The California University has developed a unique way of getting their students to choose healthy food options in their campus’ dining. The dining team at Stanford has created intriguing names and labels for their more eco-friendly food options, in hope of drawing in the next generation. The university’s dining team has worked together to cut food waste and greenhouse gas emissions all while properly nourishing their students. They are working towards reducing the carbon intensive menu items by 25% by 2030, and developing effective options of reducing food waste, with the assistance of 43 other colleges through the Menus of Change University Research Collaborative (MCURC). This impressive collaboration are testing and refining more healthy, sustainable, and delicious approaches to food. 
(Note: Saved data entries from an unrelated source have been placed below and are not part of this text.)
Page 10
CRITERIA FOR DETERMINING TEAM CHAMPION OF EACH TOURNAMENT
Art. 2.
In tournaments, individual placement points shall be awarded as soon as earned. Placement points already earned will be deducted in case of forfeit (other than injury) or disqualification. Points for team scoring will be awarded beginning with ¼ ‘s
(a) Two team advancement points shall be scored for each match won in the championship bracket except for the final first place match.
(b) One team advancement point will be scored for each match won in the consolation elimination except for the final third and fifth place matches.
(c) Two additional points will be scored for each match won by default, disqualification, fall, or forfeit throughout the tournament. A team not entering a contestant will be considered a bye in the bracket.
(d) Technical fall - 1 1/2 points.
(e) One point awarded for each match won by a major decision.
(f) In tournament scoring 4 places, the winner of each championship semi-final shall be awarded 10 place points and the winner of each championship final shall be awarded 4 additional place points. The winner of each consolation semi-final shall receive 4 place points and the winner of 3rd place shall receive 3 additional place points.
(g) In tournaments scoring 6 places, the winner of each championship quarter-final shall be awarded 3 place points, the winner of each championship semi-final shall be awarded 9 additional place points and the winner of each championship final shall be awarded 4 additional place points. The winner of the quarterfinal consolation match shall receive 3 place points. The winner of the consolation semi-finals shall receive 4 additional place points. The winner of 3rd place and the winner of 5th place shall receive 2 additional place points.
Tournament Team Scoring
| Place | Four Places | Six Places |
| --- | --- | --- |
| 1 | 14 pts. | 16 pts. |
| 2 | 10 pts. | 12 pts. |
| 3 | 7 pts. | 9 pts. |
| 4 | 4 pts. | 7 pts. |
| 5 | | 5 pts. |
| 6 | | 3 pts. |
Diving deeper into the details of the newly transformed menu, they have switched over to 86% vegetarian and 64% vegan options. According to one of the completed studies, replacing animal based products with nuts and other planet based products brings a higher impact to the student body. But, many students may not take notice of the healthier versions because the team has created fun names for each new product based on the dish’s cooking technique, flavor profile, or overall appearance. For example, “caramelized slow-roasted carrots,” and “sweet sizzlin’ green beans and crispy shallots" are just a few creative new labels given to popular dishes. 
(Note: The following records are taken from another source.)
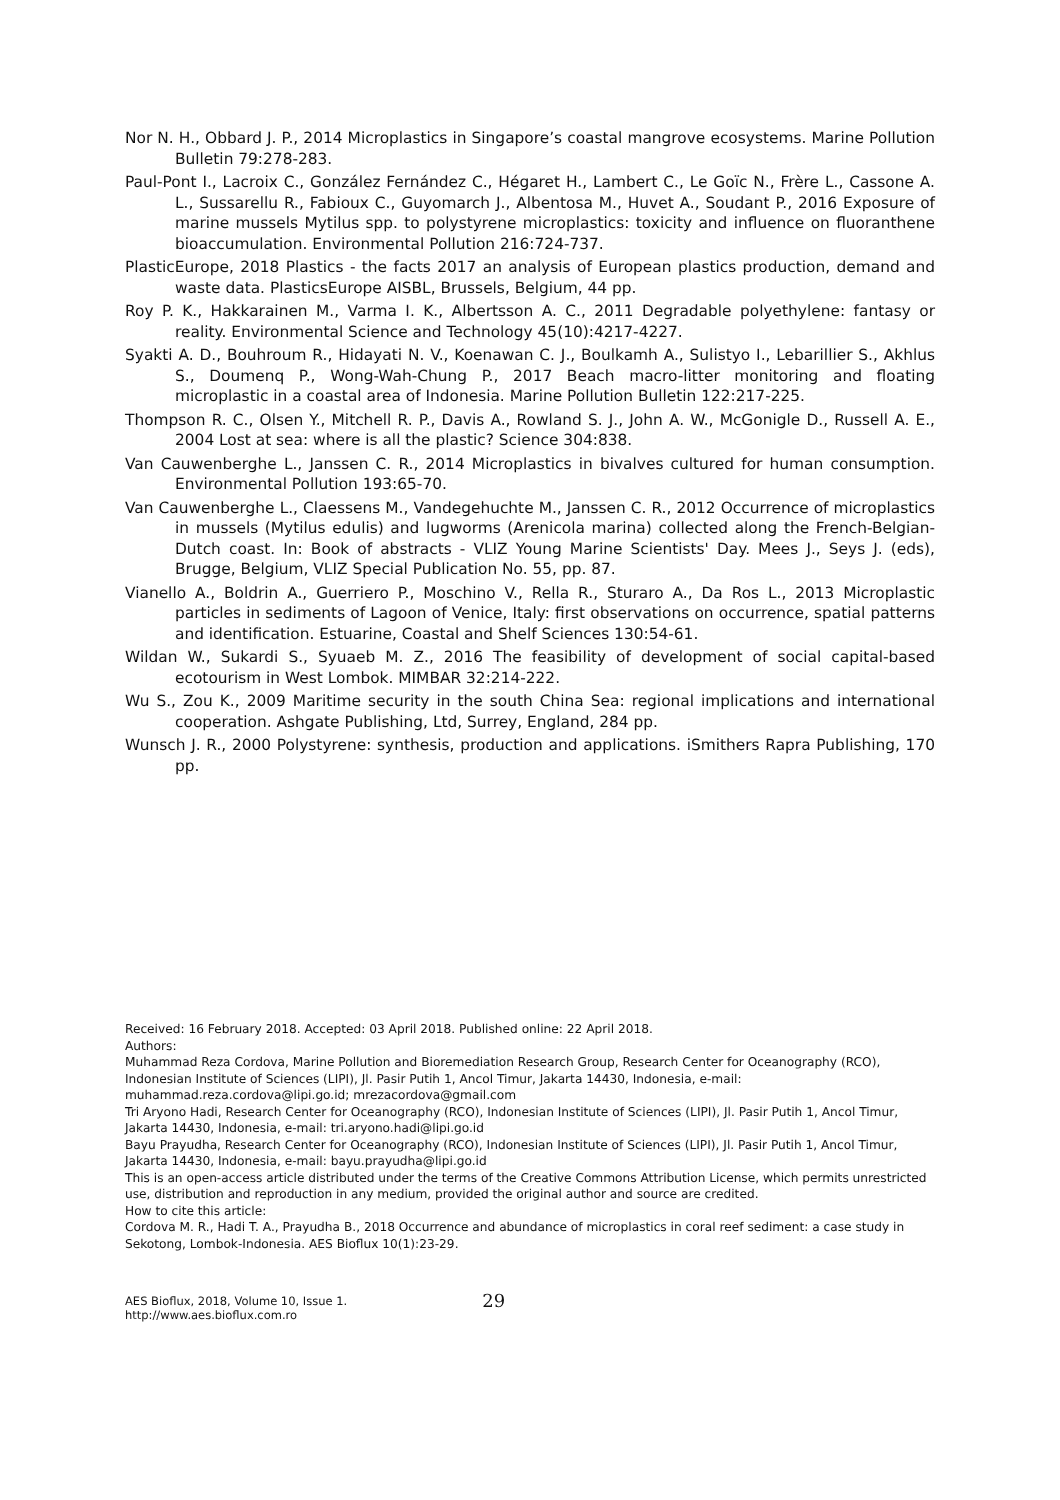Nor N. H., Obbard J. P., 2014 Microplastics in Singapore’s coastal mangrove ecosystems. Marine Pollution Bulletin 79:278-283.
Paul-Pont I., Lacroix C., González Fernández C., Hégaret H., Lambert C., Le Goïc N., Frère L., Cassone A. L., Sussarellu R., Fabioux C., Guyomarch J., Albentosa M., Huvet A., Soudant P., 2016 Exposure of marine mussels Mytilus spp. to polystyrene microplastics: toxicity and influence on fluoranthene bioaccumulation. Environmental Pollution 216:724-737.
PlasticEurope, 2018 Plastics - the facts 2017 an analysis of European plastics production, demand and waste data. PlasticsEurope AISBL, Brussels, Belgium, 44 pp.
Roy P. K., Hakkarainen M., Varma I. K., Albertsson A. C., 2011 Degradable polyethylene: fantasy or reality. Environmental Science and Technology 45(10):4217-4227.
Syakti A. D., Bouhroum R., Hidayati N. V., Koenawan C. J., Boulkamh A., Sulistyo I., Lebarillier S., Akhlus S., Doumenq P., Wong-Wah-Chung P., 2017 Beach macro-litter monitoring and floating microplastic in a coastal area of Indonesia. Marine Pollution Bulletin 122:217-225.
Thompson R. C., Olsen Y., Mitchell R. P., Davis A., Rowland S. J., John A. W., McGonigle D., Russell A. E., 2004 Lost at sea: where is all the plastic? Science 304:838.
Van Cauwenberghe L., Janssen C. R., 2014 Microplastics in bivalves cultured for human consumption. Environmental Pollution 193:65-70.
Van Cauwenberghe L., Claessens M., Vandegehuchte M., Janssen C. R., 2012 Occurrence of microplastics in mussels (Mytilus edulis) and lugworms (Arenicola marina) collected along the French-Belgian-Dutch coast. In: Book of abstracts - VLIZ Young Marine Scientists' Day. Mees J., Seys J. (eds), Brugge, Belgium, VLIZ Special Publication No. 55, pp. 87.
Vianello A., Boldrin A., Guerriero P., Moschino V., Rella R., Sturaro A., Da Ros L., 2013 Microplastic particles in sediments of Lagoon of Venice, Italy: first observations on occurrence, spatial patterns and identification. Estuarine, Coastal and Shelf Sciences 130:54-61.
Wildan W., Sukardi S., Syuaeb M. Z., 2016 The feasibility of development of social capital-based ecotourism in West Lombok. MIMBAR 32:214-222.
Wu S., Zou K., 2009 Maritime security in the south China Sea: regional implications and international cooperation. Ashgate Publishing, Ltd, Surrey, England, 284 pp.
Wunsch J. R., 2000 Polystyrene: synthesis, production and applications. iSmithers Rapra Publishing, 170 pp.
Received: 16 February 2018. Accepted: 03 April 2018. Published online: 22 April 2018.
Authors:
Muhammad Reza Cordova, Marine Pollution and Bioremediation Research Group, Research Center for Oceanography (RCO), Indonesian Institute of Sciences (LIPI), Jl. Pasir Putih 1, Ancol Timur, Jakarta 14430, Indonesia, e-mail: muhammad.reza.cordova@lipi.go.id; mrezacordova@gmail.com
Tri Aryono Hadi, Research Center for Oceanography (RCO), Indonesian Institute of Sciences (LIPI), Jl. Pasir Putih 1, Ancol Timur, Jakarta 14430, Indonesia, e-mail: tri.aryono.hadi@lipi.go.id
Bayu Prayudha, Research Center for Oceanography (RCO), Indonesian Institute of Sciences (LIPI), Jl. Pasir Putih 1, Ancol Timur, Jakarta 14430, Indonesia, e-mail: bayu.prayudha@lipi.go.id
This is an open-access article distributed under the terms of the Creative Commons Attribution License, which permits unrestricted use, distribution and reproduction in any medium, provided the original author and source are credited.
How to cite this article:
Cordova M. R., Hadi T. A., Prayudha B., 2018 Occurrence and abundance of microplastics in coral reef sediment: a case study in Sekotong, Lombok-Indonesia. AES Bioflux 10(1):23-29.
AES Bioflux, 2018, Volume 10, Issue 1.
http://www.aes.bioflux.com.ro
29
“If you have great labeling, but the food doesn’t taste good, it doesn’t work. That’s why culinary excellence and a dedication to delicious foods that are also healthy and sustainable is an unshakeable foundation," stated MCURC Co-Director and Director of the Stanford Food Institute and Sustainable Food Systems, Sophie Egan. 
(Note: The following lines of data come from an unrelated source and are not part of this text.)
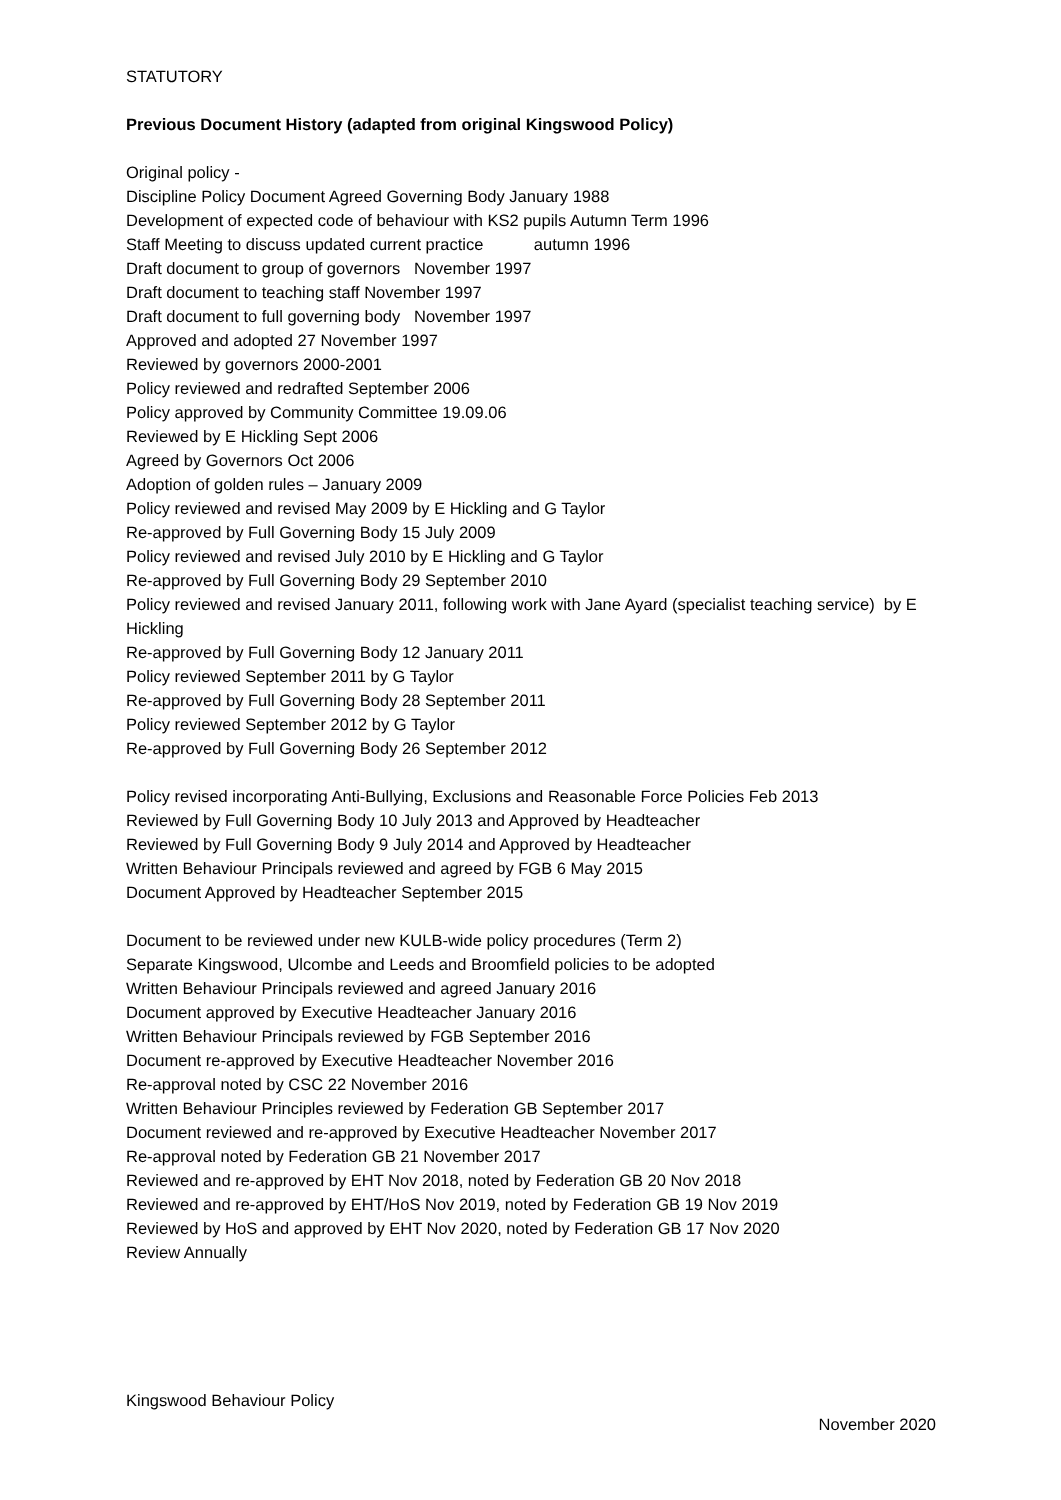STATUTORY
Previous Document History (adapted from original Kingswood Policy)
Original policy -
Discipline Policy Document Agreed Governing Body January 1988
Development of expected code of behaviour with KS2 pupils Autumn Term 1996
Staff Meeting to discuss updated current practice autumn 1996
Draft document to group of governors November 1997
Draft document to teaching staff November 1997
Draft document to full governing body November 1997
Approved and adopted 27 November 1997
Reviewed by governors 2000-2001
Policy reviewed and redrafted September 2006
Policy approved by Community Committee 19.09.06
Reviewed by E Hickling Sept 2006
Agreed by Governors Oct 2006
Adoption of golden rules – January 2009
Policy reviewed and revised May 2009 by E Hickling and G Taylor
Re-approved by Full Governing Body 15 July 2009
Policy reviewed and revised July 2010 by E Hickling and G Taylor
Re-approved by Full Governing Body 29 September 2010
Policy reviewed and revised January 2011, following work with Jane Ayard (specialist teaching service) by E Hickling
Re-approved by Full Governing Body 12 January 2011
Policy reviewed September 2011 by G Taylor
Re-approved by Full Governing Body 28 September 2011
Policy reviewed September 2012 by G Taylor
Re-approved by Full Governing Body 26 September 2012
Policy revised incorporating Anti-Bullying, Exclusions and Reasonable Force Policies Feb 2013
Reviewed by Full Governing Body 10 July 2013 and Approved by Headteacher
Reviewed by Full Governing Body 9 July 2014 and Approved by Headteacher
Written Behaviour Principals reviewed and agreed by FGB 6 May 2015
Document Approved by Headteacher September 2015
Document to be reviewed under new KULB-wide policy procedures (Term 2)
Separate Kingswood, Ulcombe and Leeds and Broomfield policies to be adopted
Written Behaviour Principals reviewed and agreed January 2016
Document approved by Executive Headteacher January 2016
Written Behaviour Principals reviewed by FGB September 2016
Document re-approved by Executive Headteacher November 2016
Re-approval noted by CSC 22 November 2016
Written Behaviour Principles reviewed by Federation GB September 2017
Document reviewed and re-approved by Executive Headteacher November 2017
Re-approval noted by Federation GB 21 November 2017
Reviewed and re-approved by EHT Nov 2018, noted by Federation GB 20 Nov 2018
Reviewed and re-approved by EHT/HoS Nov 2019, noted by Federation GB 19 Nov 2019
Reviewed by HoS and approved by EHT Nov 2020, noted by Federation GB 17 Nov 2020
Review Annually
Kingswood Behaviour Policy
November 2020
This thoughtful tactic will also lessen food waste in many ways beyond just taste. The strategically made menu conducts food waste audits, helps students choose suitable portion sizes, decreases menu variety, and offers samples of the new dishes. Supplier engagement will be the next big obstacle for the Stanford team to overcome. In the journey to becoming more eco-conscious and bringing sustainability to an institution, there will naturally be plateau’s in progression. The team will be exploring new supplier relationships and partnerships to help implement improvements and sustain value within their projects. 

These continuously supplied healthy choices will give students a more stable diet and routine. In turn, allowing them to develop and progress upon said routine during school breaks and even after graduation. These routines can be implemented into the student’s daily life and potentially trickled down to their friends and families.